Thanks,
- Bill
I don't think the ANSI C89 spec is freely available, though I may be
wrong. (Google didn't find it easily, but I don't always get along
well with Google) If the patch builds without warning with parrot's
standard switches then you should be OK. (ANSI C89 was the first big
rev of C after the original K&R C. If you've got the second edition
or later of the K&R C book, it uses the C89 spec)
--
Dan
--------------------------------------it's like this-------------------
Dan Sugalski even samurai
d...@sidhe.org have teddy bears and even
teddy bears get drunk
Its available for the low, low price of $18. Makes a great stocking stuffer.
Or frightening accessory this Halloween!
http://webstore.ansi.org/ansidocstore/product.asp?sku=INCITS%2FISO%2FIEC+9899%2D1999
(That's the C99 spec but it should be clear from it what was C89 and what's
been introduced with C99).
--
Michael G Schwern sch...@pobox.com http://www.pobox.com/~schwern/
Beef Coronary
> At 11:25 AM -0700 10/21/04, Bill Coffman wrote:
>> I read somewhere that the requirement for parrot code is that it
>> should be compliant with the ANSI C'89 standard. Can someone point me
>> to a description of the C89 spec, so I can make sure my reg_alloc.c
>> patch is C89 compliant?
>
> I don't think the ANSI C89 spec is freely available, though I may be
> wrong. (Google didn't find it easily, but I don't always get along
> well with Google) If the patch builds without warning with parrot's
> standard switches then you should be OK. (ANSI C89 was the first big
> rev of C after the original K&R C. If you've got the second edition or
> later of the K&R C book, it uses the C89 spec)

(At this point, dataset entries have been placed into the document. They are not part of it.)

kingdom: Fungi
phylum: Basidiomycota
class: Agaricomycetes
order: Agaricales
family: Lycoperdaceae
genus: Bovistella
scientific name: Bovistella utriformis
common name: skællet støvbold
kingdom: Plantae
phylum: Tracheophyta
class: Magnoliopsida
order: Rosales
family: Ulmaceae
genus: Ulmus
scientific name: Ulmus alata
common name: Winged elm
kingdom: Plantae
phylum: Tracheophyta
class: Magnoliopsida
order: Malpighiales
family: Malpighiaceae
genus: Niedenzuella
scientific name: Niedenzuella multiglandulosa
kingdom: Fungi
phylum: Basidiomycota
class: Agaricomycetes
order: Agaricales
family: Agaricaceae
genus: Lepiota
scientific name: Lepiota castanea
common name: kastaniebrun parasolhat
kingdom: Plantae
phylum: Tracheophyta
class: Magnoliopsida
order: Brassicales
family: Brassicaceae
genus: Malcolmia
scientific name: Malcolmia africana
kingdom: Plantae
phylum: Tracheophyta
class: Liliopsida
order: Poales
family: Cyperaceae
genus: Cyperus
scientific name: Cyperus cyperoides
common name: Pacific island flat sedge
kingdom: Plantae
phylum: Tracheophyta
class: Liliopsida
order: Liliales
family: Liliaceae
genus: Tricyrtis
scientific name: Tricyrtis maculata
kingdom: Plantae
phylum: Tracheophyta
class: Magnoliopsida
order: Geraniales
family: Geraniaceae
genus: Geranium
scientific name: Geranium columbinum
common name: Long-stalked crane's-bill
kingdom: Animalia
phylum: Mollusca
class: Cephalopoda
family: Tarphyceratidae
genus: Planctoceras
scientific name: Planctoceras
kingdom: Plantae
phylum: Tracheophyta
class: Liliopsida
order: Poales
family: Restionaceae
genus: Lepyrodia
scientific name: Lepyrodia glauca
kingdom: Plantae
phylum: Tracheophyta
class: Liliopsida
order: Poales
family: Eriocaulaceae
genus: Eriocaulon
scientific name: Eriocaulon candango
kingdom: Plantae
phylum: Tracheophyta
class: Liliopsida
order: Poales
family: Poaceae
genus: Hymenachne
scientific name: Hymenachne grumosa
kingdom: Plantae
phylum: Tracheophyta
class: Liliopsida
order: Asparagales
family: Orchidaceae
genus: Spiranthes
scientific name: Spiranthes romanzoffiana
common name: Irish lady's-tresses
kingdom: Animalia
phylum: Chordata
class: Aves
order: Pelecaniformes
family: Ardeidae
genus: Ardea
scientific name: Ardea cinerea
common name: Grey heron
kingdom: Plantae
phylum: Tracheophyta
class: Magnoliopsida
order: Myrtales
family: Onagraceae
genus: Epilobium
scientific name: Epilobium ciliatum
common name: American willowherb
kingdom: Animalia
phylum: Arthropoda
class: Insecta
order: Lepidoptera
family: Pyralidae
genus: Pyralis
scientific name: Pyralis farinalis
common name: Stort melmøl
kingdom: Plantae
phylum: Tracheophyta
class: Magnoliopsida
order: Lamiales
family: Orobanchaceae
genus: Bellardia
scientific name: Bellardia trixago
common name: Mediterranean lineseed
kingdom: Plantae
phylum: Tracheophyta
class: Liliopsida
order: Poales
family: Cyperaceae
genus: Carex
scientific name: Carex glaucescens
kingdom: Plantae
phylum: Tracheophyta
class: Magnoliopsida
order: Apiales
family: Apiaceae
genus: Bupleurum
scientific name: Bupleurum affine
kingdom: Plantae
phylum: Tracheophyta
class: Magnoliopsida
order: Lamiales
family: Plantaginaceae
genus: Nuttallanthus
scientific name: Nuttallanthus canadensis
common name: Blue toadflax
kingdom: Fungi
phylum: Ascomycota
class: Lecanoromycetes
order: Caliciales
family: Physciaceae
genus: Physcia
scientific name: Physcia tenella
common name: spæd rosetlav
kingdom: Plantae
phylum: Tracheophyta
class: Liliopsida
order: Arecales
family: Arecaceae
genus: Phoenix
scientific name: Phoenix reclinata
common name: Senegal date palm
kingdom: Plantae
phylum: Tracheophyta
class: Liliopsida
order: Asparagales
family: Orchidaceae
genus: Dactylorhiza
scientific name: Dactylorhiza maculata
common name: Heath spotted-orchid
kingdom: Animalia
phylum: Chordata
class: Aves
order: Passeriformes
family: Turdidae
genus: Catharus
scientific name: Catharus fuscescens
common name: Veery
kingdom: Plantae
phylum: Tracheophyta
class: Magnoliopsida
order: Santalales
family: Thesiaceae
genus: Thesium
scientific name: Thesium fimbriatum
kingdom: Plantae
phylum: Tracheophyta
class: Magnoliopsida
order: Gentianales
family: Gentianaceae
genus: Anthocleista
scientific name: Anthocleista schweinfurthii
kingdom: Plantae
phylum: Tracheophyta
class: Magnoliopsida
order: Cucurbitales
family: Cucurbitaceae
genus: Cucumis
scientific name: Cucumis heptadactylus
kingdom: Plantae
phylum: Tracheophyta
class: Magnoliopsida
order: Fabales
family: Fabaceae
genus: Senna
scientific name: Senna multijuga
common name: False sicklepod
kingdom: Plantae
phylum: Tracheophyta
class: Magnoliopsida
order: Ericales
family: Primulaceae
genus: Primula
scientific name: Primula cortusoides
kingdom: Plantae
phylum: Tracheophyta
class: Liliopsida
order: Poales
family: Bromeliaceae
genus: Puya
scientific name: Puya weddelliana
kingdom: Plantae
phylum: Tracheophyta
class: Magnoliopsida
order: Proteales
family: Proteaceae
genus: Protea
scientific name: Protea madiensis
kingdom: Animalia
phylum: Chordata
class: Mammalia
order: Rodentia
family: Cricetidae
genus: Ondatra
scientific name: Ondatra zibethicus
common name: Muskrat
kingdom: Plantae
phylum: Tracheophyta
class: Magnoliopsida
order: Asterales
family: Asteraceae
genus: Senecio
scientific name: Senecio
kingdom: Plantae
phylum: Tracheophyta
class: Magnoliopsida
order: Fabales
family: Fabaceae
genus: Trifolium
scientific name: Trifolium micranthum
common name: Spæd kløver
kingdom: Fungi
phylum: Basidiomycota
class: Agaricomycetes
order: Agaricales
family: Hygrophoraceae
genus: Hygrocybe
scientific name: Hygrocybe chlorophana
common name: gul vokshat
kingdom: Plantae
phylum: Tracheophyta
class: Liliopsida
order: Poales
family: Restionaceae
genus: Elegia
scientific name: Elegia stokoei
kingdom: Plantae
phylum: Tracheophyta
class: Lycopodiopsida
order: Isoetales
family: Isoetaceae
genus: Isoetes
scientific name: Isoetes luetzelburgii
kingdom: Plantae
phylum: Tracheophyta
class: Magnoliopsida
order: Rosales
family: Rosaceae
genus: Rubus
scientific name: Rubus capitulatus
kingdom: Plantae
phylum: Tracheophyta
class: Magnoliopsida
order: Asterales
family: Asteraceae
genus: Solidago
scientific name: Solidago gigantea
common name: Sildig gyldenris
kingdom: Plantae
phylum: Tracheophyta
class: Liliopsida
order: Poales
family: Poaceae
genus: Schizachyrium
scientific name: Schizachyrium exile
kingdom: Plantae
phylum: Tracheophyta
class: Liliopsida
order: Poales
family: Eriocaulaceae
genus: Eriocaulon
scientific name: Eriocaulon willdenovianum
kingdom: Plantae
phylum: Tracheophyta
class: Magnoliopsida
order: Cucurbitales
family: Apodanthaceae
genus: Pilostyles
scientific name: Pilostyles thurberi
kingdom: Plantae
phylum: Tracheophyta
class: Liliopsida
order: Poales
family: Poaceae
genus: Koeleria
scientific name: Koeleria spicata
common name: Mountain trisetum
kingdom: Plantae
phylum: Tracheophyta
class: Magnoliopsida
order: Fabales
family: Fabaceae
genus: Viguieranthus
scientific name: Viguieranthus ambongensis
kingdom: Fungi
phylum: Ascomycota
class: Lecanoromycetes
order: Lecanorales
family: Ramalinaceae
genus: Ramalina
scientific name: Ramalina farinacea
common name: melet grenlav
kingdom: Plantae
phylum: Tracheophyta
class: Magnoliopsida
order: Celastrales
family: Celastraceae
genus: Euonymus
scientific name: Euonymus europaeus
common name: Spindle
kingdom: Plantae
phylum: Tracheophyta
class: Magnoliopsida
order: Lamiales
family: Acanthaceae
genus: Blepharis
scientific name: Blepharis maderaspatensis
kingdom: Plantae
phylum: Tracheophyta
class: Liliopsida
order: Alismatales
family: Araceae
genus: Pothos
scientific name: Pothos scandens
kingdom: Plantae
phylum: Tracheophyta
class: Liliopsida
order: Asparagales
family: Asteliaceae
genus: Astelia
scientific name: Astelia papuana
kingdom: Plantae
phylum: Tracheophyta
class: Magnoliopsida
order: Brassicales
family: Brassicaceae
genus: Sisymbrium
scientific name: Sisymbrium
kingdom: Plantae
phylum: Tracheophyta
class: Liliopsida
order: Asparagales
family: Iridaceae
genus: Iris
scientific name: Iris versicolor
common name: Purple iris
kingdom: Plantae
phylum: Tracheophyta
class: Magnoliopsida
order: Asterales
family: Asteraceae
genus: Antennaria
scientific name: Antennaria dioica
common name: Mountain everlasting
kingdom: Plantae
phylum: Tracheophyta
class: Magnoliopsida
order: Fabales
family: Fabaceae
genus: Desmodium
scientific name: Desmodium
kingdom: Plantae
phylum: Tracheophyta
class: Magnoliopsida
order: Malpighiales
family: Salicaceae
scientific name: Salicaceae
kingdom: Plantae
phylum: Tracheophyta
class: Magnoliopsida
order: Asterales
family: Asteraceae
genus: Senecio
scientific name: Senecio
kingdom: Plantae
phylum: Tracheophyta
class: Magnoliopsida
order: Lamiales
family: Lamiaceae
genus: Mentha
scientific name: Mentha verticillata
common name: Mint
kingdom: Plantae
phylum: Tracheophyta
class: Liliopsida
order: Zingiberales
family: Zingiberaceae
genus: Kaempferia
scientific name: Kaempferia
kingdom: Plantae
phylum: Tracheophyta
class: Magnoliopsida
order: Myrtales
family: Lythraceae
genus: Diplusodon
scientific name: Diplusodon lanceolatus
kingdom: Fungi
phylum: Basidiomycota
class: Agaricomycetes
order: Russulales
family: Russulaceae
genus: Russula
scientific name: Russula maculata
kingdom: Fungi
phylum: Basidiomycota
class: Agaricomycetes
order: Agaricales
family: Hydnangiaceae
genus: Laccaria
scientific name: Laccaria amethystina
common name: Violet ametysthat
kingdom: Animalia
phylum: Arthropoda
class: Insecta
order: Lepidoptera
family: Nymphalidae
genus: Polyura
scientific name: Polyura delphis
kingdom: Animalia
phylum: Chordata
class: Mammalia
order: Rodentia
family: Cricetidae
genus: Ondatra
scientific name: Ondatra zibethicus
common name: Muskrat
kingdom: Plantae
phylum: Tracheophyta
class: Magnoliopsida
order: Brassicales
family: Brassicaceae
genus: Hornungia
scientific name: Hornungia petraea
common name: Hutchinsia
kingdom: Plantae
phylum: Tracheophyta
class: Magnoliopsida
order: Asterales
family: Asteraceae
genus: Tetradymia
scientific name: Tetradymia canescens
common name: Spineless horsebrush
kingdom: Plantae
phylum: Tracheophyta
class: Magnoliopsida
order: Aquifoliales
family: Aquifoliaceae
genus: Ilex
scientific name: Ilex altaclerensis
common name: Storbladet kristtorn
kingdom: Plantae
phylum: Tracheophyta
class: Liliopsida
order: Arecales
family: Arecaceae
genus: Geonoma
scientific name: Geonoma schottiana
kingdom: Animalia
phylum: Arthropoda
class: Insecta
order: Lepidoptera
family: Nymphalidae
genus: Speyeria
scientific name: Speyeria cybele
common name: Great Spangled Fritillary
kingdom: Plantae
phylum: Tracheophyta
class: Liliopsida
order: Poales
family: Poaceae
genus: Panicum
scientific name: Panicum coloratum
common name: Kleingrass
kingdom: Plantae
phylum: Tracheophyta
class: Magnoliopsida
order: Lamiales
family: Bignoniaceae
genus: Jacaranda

Also, if you're compiling with gcc, then you can pass "-std=c89" to the
compiler to enforce that particular standard. (Apparently--though I
haven't tried it.) I believe "-ansi" does the same thing.
JEff
Apparently,
gcc -ansi -pedantic
is supposed to be ANSI C '89. Equiv to -std=c89. Also, my
Configure.pl generated make file uses neither -ansi nor -pedantic. I
do have access to a K&R C v2, but it doesn't look like it's going to
match the actual practice. Oh well. So long, as my code works, I'm
happy.
Incidentally, I tried adding -ansi and -pedantic and I got lots of
warnings, like "long long" not supported by ANSI C'89, etc. (how can
you do 64 bit ints then?). I also got errors that caused outright
failure. Perhaps it's best to forget the whole C'89 thing. But maybe
someone should remove that from the documentation? Just a thought.
-Bill
> Apparently,
> gcc -ansi -pedantic
> is supposed to be ANSI C '89.
Not really. It's pedantic ;)
> Incidentally, I tried adding -ansi and -pedantic and I got lots of
> warnings, like "long long" not supported by ANSI C'89, etc. (how can
> you do 64 bit ints then?).
A C compiler on a 64-bit machine uses long.
> ... I also got errors that caused outright
> failure. Perhaps it's best to forget the whole C'89 thing.
Not the C'89 thing, but the "-ansi" thing of gcc.
> -Bill
leo
I thought long long was only defined in C99, not C89?